Prima dell’inizio della guerra Khan Yunis ospitava 381.000 persone. Altri 245.000 sfollati si sono rifugiati qui a causa dei bombardamenti israeliani lanciati sulla parte settentrionale di Gaza, in 71 località diverse, come ha riferito un portavoce delle Nazioni Unite.

L’esercito israeliano ha chiesto ai residenti di evacuare in tre aree designate nel governatorato di Rafah.

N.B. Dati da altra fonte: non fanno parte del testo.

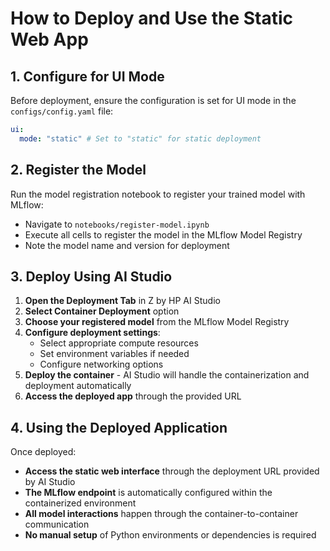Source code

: # How to Deploy and Use the Static Web App

## 1. Configure for UI Mode

Before deployment, ensure the configuration is set for UI mode in the `configs/config.yaml` file:

```yaml
ui:
  mode: "static" # Set to "static" for static deployment
```

## 2. Register the Model

Run the model registration notebook to register your trained model with MLflow:

- Navigate to `notebooks/register-model.ipynb`
- Execute all cells to register the model in the MLflow Model Registry
- Note the model name and version for deployment

## 3. Deploy Using AI Studio

1. **Open the Deployment Tab** in Z by HP AI Studio
2. **Select Container Deployment** option
3. **Choose your registered model** from the MLflow Model Registry
4. **Configure deployment settings**:
   - Select appropriate compute resources
   - Set environment variables if needed
   - Configure networking options
5. **Deploy the container** - AI Studio will handle the containerization and deployment automatically
6. **Access the deployed app** through the provided URL

## 4. Using the Deployed Application

Once deployed:

- **Access the static web interface** through the deployment URL provided by AI Studio
- **The MLflow endpoint** is automatically configured within the containerized environment
- **All model interactions** happen through the container-to-container communication
- **No manual setup** of Python environments or dependencies is required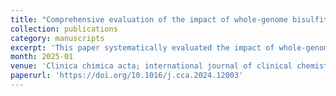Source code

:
 ```yaml
---
title: "Comprehensive evaluation of the impact of whole-genome bisulfite sequencing (WGBS) on the fragmentomic characteristics of plasma cell-free DNA."
collection: publications
category: manuscripts
excerpt: 'This paper systematically evaluated the impact of whole-genome bisulfite sequencing (WGBS) on cfDNA fragmentomic features compared to WGS, offering insights for liquid biopsy applications. (*first Author*)'
month: 2025-01
venue: 'Clinica chimica acta; international journal of clinical chemistry, 566, 120033.'
paperurl: 'https://doi.org/10.1016/j.cca.2024.12003'
---
```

Quelle aree sono già stipate da 280.000 residenti e 470.000 sfollati arrivati dopo l’inizio della guerra, il 7 ottobre.

“La direttiva sulla ricollocazione porterebbe effettivamente il numero di persone a Rafah a 1,35 milioni, spingendo altre 600.000 persone da Khan Yunis verso un’area con una popolazione attuale di 750.000 abitanti dove la capacità di fornire assistenza da parte delle Nazioni Unite e dei suoi partner è già messa a dura prova”, ha affermato il portavoce dell’ONU.

Hamas ha fatto irruzione nel sud di Israele il 7 ottobre, uccidendo 1.200 persone e prendendone in ostaggio 240, secondo le cifre fornite dagli israeliani.

Oltre 15.800 palestinesi sono stati uccisi a Gaza dalla risposta militare di Israele, secondo i dati forniti dai funzionari sanitari di Gaza ritenuti affidabili dalle Nazioni Unite.

La casa di Hassan Al-Basiouny si trovava a Beit Hanoun, una città situata nel nord-est di Gaza dove vivevano 52.000 persone ma che è stata bombardata così pesantemente che a malapena è rimasto in piedi un edificio abitabile.

Racconta che lui e la sua famiglia si sono prima trasferiti in un altro rifugio nel nord di Gaza, poi nel campo dell’ospedale Nasser a Khan Yunis, e ora andranno a Rafah – il loro terzo sfollamento in meno di due mesi.

“La sicurezza può essere fornita solo da Dio. Tutto ciò che Dio ha voluto accadrà”, aggiunge.

(Foto:  [Mustafa Hassona – Anadolu Agency]).